- Opening Delimiter -

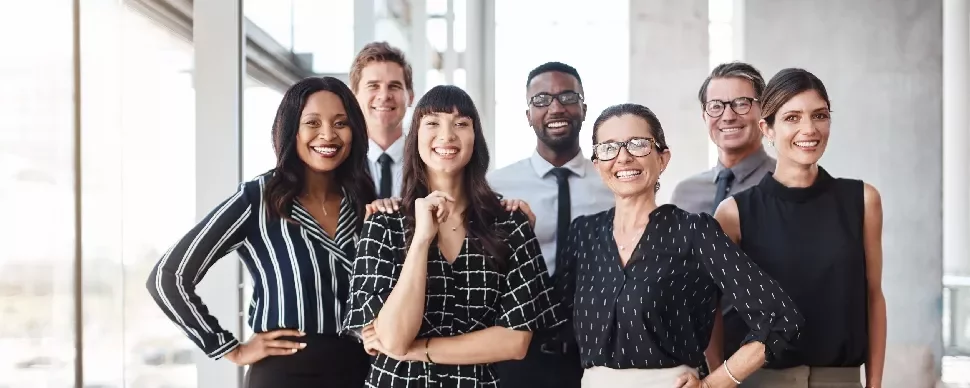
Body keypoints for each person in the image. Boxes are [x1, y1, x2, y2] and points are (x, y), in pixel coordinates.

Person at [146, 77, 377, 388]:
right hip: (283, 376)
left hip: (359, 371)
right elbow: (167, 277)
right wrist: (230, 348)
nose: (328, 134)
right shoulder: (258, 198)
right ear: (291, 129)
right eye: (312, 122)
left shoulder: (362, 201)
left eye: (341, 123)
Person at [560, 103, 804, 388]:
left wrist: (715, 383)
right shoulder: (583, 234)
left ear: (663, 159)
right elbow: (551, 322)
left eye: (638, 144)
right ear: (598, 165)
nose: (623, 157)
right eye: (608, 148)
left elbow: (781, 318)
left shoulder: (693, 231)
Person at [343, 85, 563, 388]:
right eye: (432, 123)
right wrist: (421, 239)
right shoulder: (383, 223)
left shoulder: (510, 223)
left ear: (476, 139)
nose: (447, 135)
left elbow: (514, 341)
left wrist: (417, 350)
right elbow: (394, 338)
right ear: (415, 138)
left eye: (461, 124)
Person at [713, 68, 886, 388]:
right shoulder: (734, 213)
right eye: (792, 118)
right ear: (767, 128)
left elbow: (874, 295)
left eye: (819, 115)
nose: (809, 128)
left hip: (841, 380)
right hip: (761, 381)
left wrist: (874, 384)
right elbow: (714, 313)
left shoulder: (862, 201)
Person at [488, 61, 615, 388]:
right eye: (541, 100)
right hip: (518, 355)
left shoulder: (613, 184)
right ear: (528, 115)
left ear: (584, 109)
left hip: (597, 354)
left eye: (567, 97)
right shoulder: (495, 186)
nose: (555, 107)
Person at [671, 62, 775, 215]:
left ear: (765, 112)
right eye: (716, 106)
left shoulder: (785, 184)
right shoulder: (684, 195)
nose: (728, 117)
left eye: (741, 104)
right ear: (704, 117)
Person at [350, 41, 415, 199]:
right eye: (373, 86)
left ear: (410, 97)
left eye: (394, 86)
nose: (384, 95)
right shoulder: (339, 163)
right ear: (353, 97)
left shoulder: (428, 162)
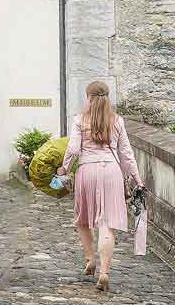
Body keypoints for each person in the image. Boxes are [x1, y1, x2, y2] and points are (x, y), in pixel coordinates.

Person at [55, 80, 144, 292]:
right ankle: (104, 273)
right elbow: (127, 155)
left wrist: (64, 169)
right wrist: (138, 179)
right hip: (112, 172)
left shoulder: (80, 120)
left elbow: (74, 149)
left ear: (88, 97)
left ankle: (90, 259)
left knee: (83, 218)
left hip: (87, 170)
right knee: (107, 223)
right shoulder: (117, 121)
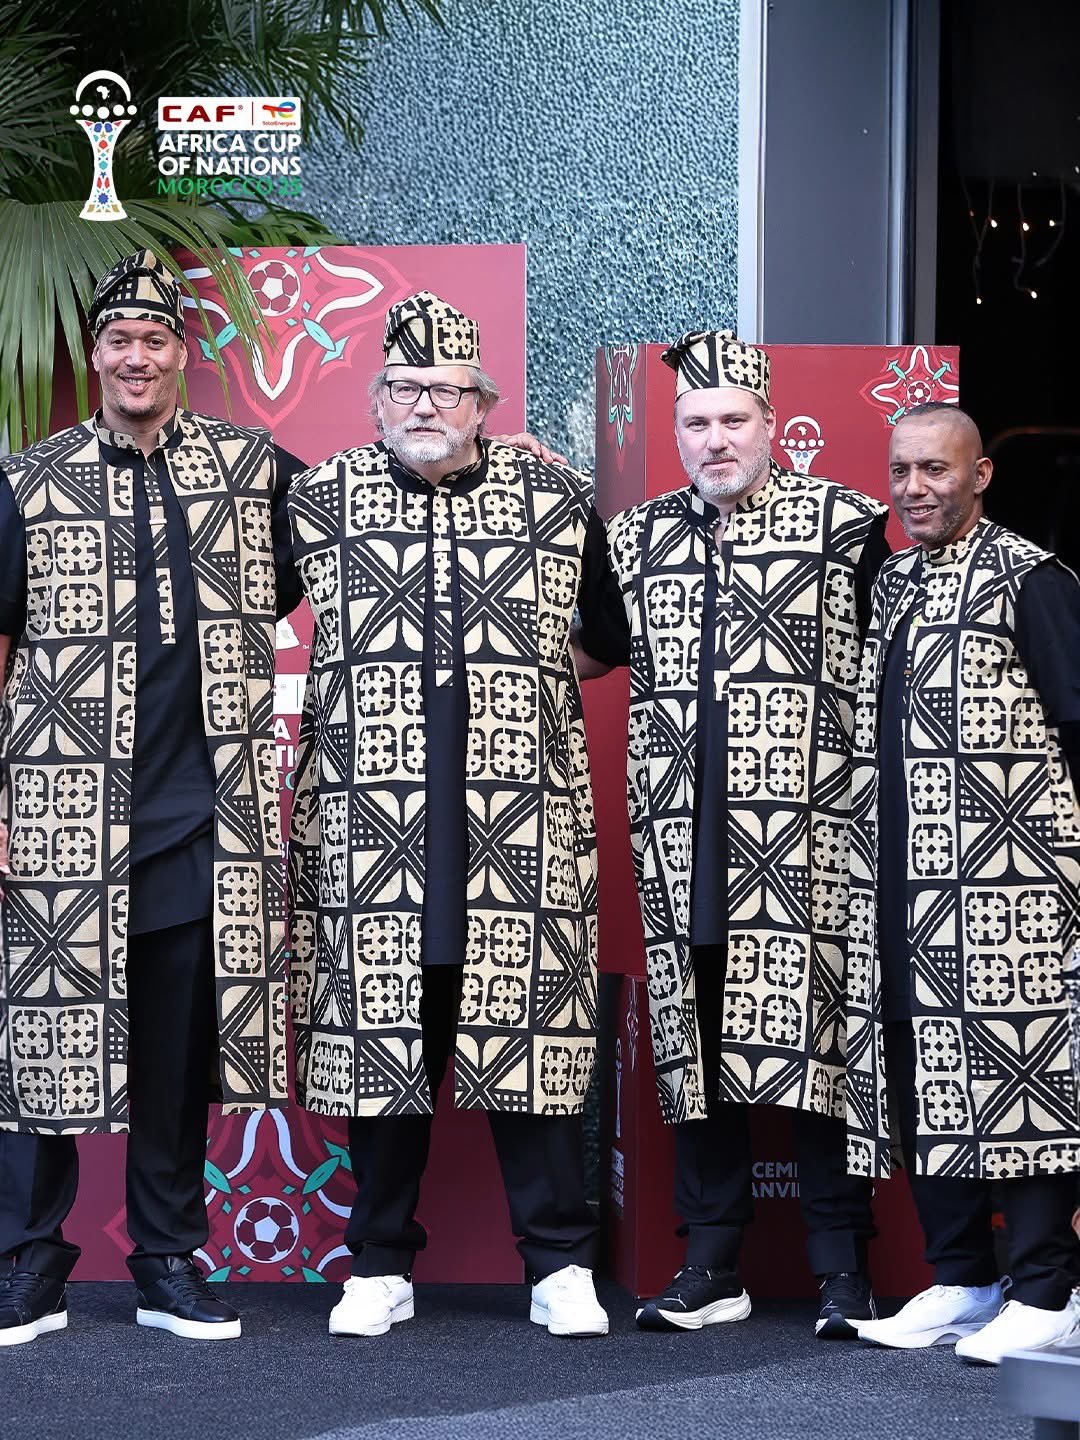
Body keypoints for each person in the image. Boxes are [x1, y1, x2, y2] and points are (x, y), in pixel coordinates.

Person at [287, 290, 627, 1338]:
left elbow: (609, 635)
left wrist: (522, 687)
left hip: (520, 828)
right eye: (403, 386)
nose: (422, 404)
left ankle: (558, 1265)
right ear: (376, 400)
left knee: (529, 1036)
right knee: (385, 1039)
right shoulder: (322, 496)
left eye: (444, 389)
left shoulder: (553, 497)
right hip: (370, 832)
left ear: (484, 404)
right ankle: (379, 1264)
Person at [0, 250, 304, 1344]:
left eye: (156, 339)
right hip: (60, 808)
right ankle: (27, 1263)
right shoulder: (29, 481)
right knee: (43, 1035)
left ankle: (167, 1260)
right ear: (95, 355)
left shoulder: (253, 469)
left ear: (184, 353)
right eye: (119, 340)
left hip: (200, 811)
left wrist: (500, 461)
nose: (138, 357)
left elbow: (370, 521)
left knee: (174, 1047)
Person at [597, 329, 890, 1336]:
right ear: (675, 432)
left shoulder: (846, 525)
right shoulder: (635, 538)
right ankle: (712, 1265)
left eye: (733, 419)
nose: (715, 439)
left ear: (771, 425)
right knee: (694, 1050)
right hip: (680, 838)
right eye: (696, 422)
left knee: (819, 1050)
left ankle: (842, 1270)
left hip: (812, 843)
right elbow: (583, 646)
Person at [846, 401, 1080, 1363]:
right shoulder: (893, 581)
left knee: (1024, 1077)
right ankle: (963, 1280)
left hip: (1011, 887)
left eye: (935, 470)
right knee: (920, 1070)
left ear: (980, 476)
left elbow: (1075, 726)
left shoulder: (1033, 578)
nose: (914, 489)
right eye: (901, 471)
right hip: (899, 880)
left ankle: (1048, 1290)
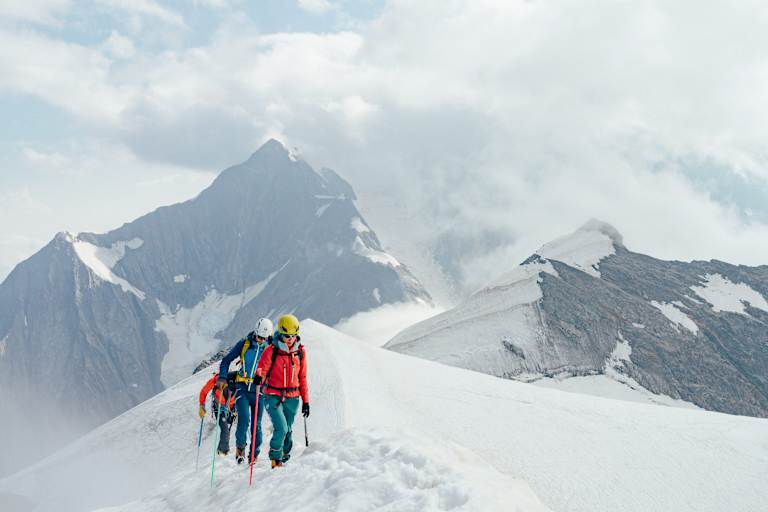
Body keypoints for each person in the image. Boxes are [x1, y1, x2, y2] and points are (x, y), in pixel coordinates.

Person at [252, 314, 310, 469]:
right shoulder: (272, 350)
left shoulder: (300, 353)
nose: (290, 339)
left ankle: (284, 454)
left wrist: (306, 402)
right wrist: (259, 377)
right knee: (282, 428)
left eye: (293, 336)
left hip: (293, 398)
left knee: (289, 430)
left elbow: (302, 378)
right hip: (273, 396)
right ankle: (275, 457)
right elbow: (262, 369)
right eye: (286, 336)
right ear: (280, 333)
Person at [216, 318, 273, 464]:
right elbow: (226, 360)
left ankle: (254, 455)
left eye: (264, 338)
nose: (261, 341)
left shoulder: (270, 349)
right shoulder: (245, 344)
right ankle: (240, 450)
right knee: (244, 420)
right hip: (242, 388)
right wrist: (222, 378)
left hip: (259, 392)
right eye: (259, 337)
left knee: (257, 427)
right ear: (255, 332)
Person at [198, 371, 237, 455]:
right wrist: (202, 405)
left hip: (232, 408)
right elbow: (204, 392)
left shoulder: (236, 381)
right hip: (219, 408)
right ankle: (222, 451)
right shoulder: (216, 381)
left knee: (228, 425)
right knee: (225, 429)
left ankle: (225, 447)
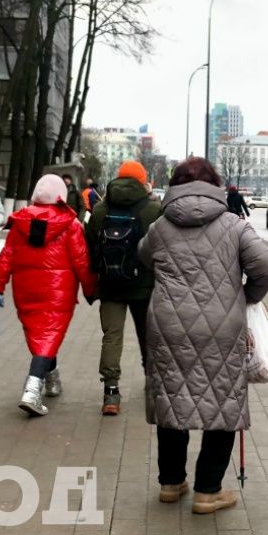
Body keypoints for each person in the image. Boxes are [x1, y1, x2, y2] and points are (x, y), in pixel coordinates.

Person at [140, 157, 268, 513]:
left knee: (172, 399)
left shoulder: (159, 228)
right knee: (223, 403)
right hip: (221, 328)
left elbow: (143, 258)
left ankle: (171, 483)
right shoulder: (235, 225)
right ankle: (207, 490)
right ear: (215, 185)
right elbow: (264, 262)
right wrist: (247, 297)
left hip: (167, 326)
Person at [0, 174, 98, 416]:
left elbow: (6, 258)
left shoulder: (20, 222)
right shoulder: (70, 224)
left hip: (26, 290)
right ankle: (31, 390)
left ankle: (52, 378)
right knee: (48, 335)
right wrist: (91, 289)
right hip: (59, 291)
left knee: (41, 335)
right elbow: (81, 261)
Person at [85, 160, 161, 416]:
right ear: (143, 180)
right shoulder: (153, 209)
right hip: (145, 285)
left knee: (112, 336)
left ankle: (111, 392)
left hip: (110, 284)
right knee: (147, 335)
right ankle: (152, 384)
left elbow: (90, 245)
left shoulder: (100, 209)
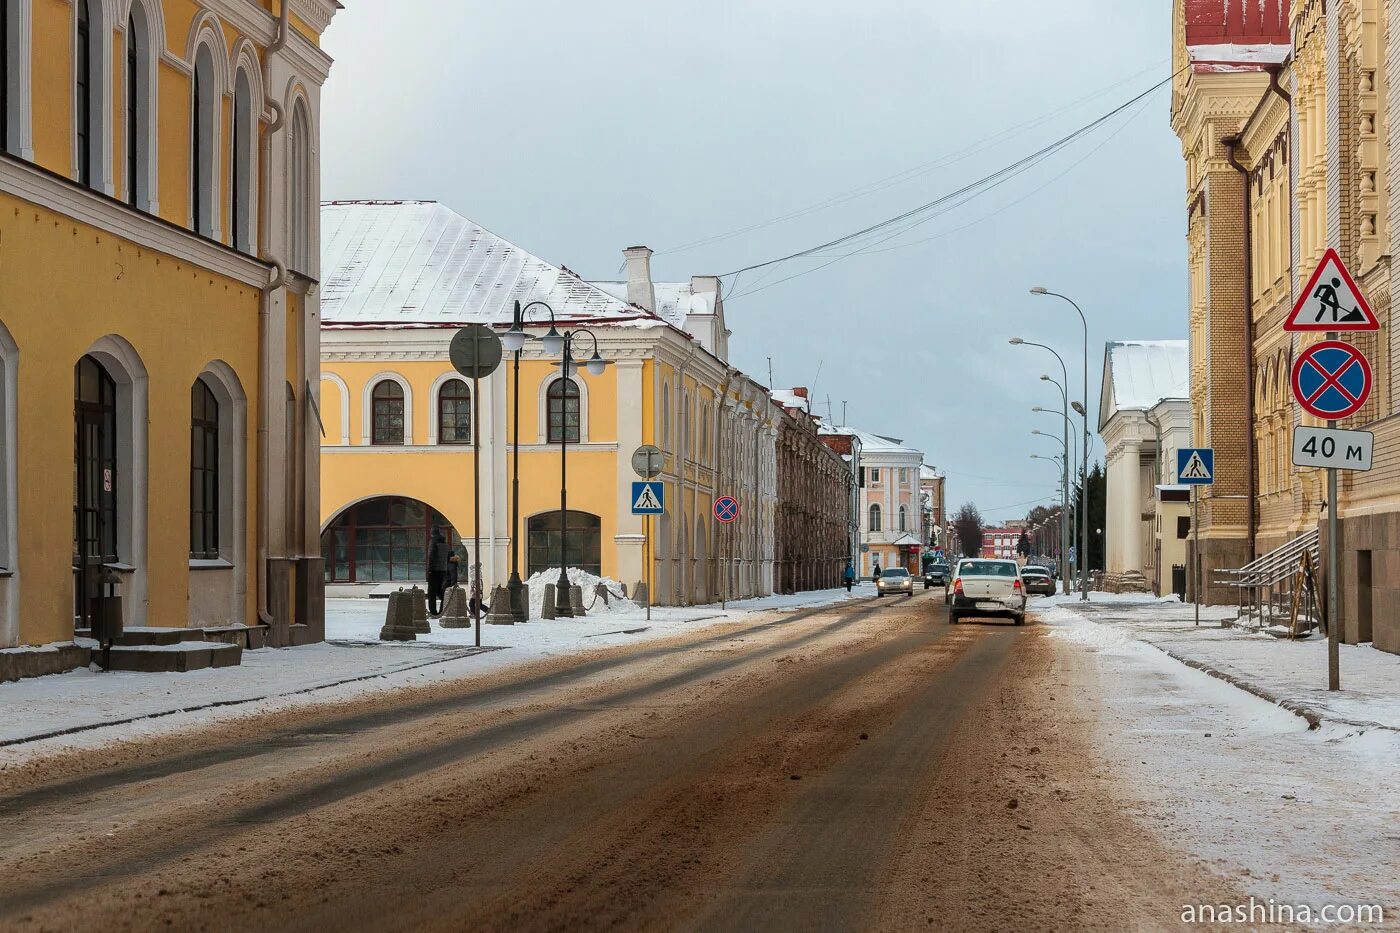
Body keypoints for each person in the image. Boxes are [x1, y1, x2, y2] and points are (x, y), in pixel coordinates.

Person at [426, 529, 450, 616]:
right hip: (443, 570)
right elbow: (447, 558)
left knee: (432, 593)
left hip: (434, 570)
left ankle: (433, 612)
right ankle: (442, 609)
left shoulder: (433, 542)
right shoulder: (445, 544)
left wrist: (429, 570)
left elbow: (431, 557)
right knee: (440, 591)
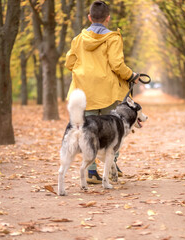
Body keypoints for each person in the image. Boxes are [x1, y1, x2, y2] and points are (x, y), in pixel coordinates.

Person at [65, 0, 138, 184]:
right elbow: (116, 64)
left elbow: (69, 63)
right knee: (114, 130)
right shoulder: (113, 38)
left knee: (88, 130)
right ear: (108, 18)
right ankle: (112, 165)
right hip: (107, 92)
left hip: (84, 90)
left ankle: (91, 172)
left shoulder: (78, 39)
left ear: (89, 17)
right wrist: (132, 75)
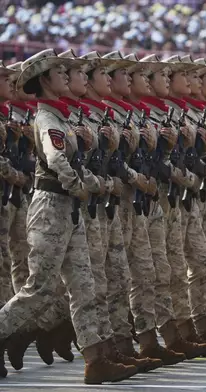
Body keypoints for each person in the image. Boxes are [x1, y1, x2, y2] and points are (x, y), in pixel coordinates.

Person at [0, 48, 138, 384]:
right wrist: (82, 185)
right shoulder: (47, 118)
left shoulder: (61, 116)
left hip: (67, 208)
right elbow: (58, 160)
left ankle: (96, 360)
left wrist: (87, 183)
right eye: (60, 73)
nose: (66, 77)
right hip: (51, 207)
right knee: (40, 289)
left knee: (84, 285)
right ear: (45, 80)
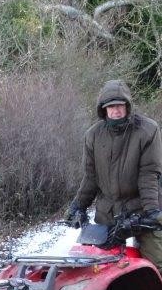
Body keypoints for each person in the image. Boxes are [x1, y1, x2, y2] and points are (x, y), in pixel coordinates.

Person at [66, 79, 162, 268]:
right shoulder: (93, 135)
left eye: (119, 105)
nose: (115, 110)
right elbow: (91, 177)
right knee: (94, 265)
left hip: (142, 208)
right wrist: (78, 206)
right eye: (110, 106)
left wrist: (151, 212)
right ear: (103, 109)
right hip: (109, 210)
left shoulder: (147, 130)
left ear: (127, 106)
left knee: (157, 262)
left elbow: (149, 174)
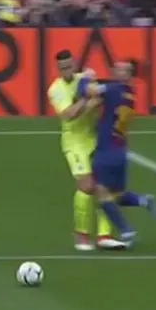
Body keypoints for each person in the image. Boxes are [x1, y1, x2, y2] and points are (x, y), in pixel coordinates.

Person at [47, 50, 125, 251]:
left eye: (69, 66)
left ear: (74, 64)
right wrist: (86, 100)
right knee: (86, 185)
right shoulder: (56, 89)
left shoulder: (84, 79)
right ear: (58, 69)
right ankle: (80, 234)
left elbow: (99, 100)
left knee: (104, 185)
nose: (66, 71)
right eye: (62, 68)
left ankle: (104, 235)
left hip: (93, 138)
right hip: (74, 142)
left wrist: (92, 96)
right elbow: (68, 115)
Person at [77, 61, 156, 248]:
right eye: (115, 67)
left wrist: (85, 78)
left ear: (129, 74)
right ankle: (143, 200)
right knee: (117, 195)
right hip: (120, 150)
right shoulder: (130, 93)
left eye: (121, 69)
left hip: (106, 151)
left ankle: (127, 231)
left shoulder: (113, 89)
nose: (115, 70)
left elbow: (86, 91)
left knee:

- Closing Delimiter -

### PROBLEM
Reproduce, exactly as they stand in the data above, the lines from the one that holds "right eye: (403, 386)" to the one that holds "left ankle: (842, 1270)", inclusive.

### COMPLETED TASK
right eye: (403, 386)
nose: (422, 404)
left ankle: (558, 1265)
right ear: (376, 400)
left knee: (529, 1036)
right knee: (385, 1039)
right shoulder: (322, 496)
left eye: (444, 389)
left shoulder: (553, 497)
right hip: (370, 832)
left ear: (484, 404)
right ankle: (379, 1264)
Person at [0, 250, 304, 1344]:
left eye: (156, 339)
right hip: (60, 808)
right ankle: (27, 1263)
right shoulder: (29, 481)
right knee: (43, 1035)
left ankle: (167, 1260)
right ear: (95, 355)
left shoulder: (253, 469)
left ear: (184, 353)
right eye: (119, 340)
left hip: (200, 811)
left wrist: (500, 461)
nose: (138, 357)
left elbow: (370, 521)
left knee: (174, 1047)
Person at [597, 329, 890, 1336]:
right ear: (675, 432)
left shoulder: (846, 525)
right shoulder: (635, 538)
right ankle: (712, 1265)
left eye: (733, 419)
nose: (715, 439)
left ear: (771, 425)
right knee: (694, 1050)
right hip: (680, 838)
right eye: (696, 422)
left knee: (819, 1050)
left ankle: (842, 1270)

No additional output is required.